Give the material from its first line through the line containing "line at (1209, 455): none -> present" again, substituting "broken" for every "dashed" and changing nothing else. Return only those lines.
-- Start Data section --
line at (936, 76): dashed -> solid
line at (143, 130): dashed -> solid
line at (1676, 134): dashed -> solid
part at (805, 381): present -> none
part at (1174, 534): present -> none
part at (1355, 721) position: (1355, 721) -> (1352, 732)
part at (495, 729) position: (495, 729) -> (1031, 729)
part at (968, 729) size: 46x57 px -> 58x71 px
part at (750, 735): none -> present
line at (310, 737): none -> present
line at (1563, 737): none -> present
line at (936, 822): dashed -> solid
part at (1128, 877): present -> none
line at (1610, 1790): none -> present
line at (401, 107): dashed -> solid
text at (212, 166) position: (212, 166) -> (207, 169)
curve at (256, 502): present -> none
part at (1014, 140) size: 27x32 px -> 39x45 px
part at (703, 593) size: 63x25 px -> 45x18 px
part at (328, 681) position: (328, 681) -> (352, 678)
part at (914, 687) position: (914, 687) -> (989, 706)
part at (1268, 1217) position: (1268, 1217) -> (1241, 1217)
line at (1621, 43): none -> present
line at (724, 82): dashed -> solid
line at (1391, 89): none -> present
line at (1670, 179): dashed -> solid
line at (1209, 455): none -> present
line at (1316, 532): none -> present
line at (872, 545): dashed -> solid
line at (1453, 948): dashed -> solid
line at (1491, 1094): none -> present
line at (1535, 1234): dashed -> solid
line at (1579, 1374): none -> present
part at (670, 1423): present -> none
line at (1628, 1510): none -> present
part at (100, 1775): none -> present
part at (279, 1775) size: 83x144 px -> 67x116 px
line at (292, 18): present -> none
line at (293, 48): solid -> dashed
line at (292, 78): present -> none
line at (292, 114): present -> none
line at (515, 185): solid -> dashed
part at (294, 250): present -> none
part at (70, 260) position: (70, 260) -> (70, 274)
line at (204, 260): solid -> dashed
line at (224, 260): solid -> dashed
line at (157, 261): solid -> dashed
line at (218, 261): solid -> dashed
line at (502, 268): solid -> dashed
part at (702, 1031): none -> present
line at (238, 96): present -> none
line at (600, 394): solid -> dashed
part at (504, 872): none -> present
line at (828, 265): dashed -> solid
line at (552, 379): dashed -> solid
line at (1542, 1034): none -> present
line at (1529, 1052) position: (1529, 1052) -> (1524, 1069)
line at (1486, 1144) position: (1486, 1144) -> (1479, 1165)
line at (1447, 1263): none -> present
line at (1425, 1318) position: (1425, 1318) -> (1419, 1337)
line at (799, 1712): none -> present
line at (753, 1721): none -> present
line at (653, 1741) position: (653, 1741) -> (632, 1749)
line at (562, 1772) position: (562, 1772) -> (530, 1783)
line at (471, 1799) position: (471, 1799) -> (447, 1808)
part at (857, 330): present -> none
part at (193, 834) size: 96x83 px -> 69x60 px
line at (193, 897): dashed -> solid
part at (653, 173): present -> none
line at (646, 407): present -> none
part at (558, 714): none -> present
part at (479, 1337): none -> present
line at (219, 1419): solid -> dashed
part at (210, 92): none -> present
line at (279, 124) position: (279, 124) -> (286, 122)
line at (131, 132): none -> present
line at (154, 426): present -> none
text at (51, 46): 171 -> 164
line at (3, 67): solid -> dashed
-- End Data section --
__Task output__
line at (936, 76): broken -> solid
line at (143, 130): broken -> solid
line at (1676, 134): broken -> solid
part at (805, 381): present -> none
part at (1174, 534): present -> none
part at (1355, 721) position: (1355, 721) -> (1352, 732)
part at (495, 729) position: (495, 729) -> (1031, 729)
part at (968, 729) size: 46x57 px -> 58x71 px
part at (750, 735): none -> present
line at (310, 737): none -> present
line at (1563, 737): none -> present
line at (936, 822): broken -> solid
part at (1128, 877): present -> none
line at (1610, 1790): none -> present
line at (401, 107): broken -> solid
text at (212, 166) position: (212, 166) -> (207, 169)
curve at (256, 502): present -> none
part at (1014, 140) size: 27x32 px -> 39x45 px
part at (703, 593) size: 63x25 px -> 45x18 px
part at (328, 681) position: (328, 681) -> (352, 678)
part at (914, 687) position: (914, 687) -> (989, 706)
part at (1268, 1217) position: (1268, 1217) -> (1241, 1217)
line at (1621, 43): none -> present
line at (724, 82): broken -> solid
line at (1391, 89): none -> present
line at (1670, 179): broken -> solid
line at (1209, 455): none -> present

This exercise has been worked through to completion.